__Required tasks__.
1. In the tutorial on BST inorder predecessor and successor, quote every comment in the C++ implementation, in the order they appear.
2. Extend the tutorial on BST inorder predecessor and successor, picking up right after its last line of code.

__Source document__.

•••

Data Structures

Inorder predecessor and successor

There is BST given with root node with key part as integer only. The structure of each node is as follows:

struct Node
{
    int key;
    struct Node *left, *right ;
}; 

You need to find the inorder successor and predecessor of a given key. In case the given key is not found in BST, then return the two values within which this key will lie.

Following is the algorithm to reach the desired result. Its a recursive method:


Input: root node, key

Output: predecessor node, successor node
1. If root is NULL
      then return
2. if key is found then
    a. If its left subtree is not null
        Then predecessor will be the right most 
        child of left subtree or left child itself.
    b. If its right subtree is not null
        The successor will be the left most child 
        of right subtree or right child itself.
    return
3. If key is smaller then root node
        set the successor as root
        search recursively into left subtree
    else
        set the predecessor as root
        search recursively into right subtree

Following is the implementation of above algorithm:

// C++ program to find predecessor and successor in a BST
#include <iostream>
using namespace std;

// BST Node
struct Node
{
    int key;
    struct Node *left, *right;
};

// This function finds predecessor and successor of key in BST.
// It sets pre and suc as predecessor and successor respectively
void findPreSuc(Node* root, Node*& pre, Node*& suc, int key)
{
    // Base case
    if (root == NULL)  return ;

    // If key is present at root
    if (root->key == key)
    {
        // the maximum value in left subtree is predecessor
        if (root->left != NULL)
        {
            Node* tmp = root->left;
            while (tmp->right)
                tmp = tmp->right;
            pre = tmp ;
        }

        // the minimum value in right subtree is successor
        if (root->right != NULL)

•••

__Given entries__.
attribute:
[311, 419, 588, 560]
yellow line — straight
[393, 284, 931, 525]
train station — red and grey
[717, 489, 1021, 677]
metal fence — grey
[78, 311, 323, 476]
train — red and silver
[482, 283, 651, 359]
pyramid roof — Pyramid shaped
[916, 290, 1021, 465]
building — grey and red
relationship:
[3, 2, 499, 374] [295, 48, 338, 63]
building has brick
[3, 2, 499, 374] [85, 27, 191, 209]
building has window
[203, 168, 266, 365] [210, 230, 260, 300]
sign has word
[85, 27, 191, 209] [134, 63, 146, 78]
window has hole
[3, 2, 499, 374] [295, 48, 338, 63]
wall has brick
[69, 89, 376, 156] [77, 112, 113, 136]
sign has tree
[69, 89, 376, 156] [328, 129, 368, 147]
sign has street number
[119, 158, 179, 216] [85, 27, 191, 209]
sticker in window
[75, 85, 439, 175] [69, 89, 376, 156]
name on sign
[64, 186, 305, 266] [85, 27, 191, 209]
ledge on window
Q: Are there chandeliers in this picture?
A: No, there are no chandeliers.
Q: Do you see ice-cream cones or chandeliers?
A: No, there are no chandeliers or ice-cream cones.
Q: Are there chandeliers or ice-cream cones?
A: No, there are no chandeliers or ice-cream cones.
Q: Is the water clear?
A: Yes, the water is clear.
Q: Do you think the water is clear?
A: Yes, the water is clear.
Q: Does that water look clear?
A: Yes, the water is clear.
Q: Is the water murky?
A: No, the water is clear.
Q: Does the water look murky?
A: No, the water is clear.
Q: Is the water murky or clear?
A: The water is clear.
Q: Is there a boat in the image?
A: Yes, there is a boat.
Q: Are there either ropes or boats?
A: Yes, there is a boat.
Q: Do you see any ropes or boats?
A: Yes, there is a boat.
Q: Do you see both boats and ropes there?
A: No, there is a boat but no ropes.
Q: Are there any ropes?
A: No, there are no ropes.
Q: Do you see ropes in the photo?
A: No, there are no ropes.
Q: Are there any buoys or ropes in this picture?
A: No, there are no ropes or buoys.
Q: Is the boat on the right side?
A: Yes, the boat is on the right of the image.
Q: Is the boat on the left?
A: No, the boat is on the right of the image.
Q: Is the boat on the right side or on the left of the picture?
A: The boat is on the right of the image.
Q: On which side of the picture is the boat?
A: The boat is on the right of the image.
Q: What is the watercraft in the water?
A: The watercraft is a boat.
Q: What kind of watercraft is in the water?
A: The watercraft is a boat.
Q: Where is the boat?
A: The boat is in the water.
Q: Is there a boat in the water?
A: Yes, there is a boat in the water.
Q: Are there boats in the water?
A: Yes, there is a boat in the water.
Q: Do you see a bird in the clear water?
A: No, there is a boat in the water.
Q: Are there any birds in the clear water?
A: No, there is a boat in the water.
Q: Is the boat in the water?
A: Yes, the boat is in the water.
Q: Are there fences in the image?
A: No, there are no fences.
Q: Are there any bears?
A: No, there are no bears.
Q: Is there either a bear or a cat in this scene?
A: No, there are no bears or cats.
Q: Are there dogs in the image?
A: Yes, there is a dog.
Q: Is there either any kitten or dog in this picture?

•••

__Responses in order__.
1.
1. // C++ program to find predecessor and successor in a BST
2. // BST Node
3. // This function finds predecessor and successor of key in BST.
4. // It sets pre and suc as predecessor and successor respectively
5. // Base case
6. // If key is present at root
7. // the maximum value in left subtree is predecessor
8. // the minimum value in right subtree is successor

2.
        {
            Node* tmp = root->right ;
            while (tmp->left)
                tmp = tmp->left ;
            suc = tmp ;
        }
        return ;
    }

    // If key is smaller than root's key, go to left subtree
    if (root->key > key)
    {
        suc = root ;
        findPreSuc(root->left, pre, suc, key) ;
    }
    else // go to right subtree
    {
        pre = root ;
        findPreSuc(root->right, pre, suc, key) ;
    }
}

// A utility function to create a new BST node
Node *newNode(int item)
{
    Node *temp =  new Node;
    temp->key = item;
    temp->left = temp->right = NULL;
    return temp;
}

/* A utility function to insert a new node with given key in BST */
Node* insert(Node* node, int key)
{
    if (node == NULL) return newNode(key);
    if (key < node->key)
        node->left  = insert(node->left, key);
    else
        node->right = insert(node->right, key);
    return node;
}

// Driver program to test above function
int main()
{
    int key = 65;    //Key to be searched in BST

   /* Let us create following BST
              50
           /     \
          30      70
         /  \    /  \
       20   40  60   80 */
    Node *root = NULL;
    root = insert(root, 50);
    insert(root, 30);
    insert(root, 20);
    insert(root, 40);
    insert(root, 70);
    insert(root, 60);
    insert(root, 80);


    Node* pre = NULL, *suc = NULL;

    findPreSuc(root, pre, suc, key);
    if (pre != NULL)
      cout << "Predecessor is " << pre->key << endl;
    else
      cout << "No Predecessor";

    if (suc != NULL)
      cout << "Successor is " << suc->key;
    else
      cout << "No Successor";
    return 0;
}

# Python program to find predecessor and successor in a BST

# A BST node
class Node:

    # Constructor to create a new node
    def __init__(self, key):
        self.key  = key
        self.left = None
        self.right = None

# This fucntion finds predecessor and successor of key in BST
# It sets pre and suc as predecessor and successor respectively
def findPreSuc(root, key):

    # Base Case
    if root is None:
        return

    # If key is present at root
    if root.key == key:

        # the maximum value in left subtree is predecessor
        if root.left is not None:
            tmp = root.left 
            while(tmp.right):
                tmp = tmp.right 
            findPreSuc.pre = tmp


        # the minimum value in right subtree is successor
        if root.right is not None:
            tmp = root.right
            while(temp.left):
                tmp = tmp.left 
            findPreSuc.suc = tmp 

        return 

    # If key is smaller than root's key, go to left subtree
    if root.key > key :
        findPreSuc.suc = root 
        findPreSuc(root.left, key)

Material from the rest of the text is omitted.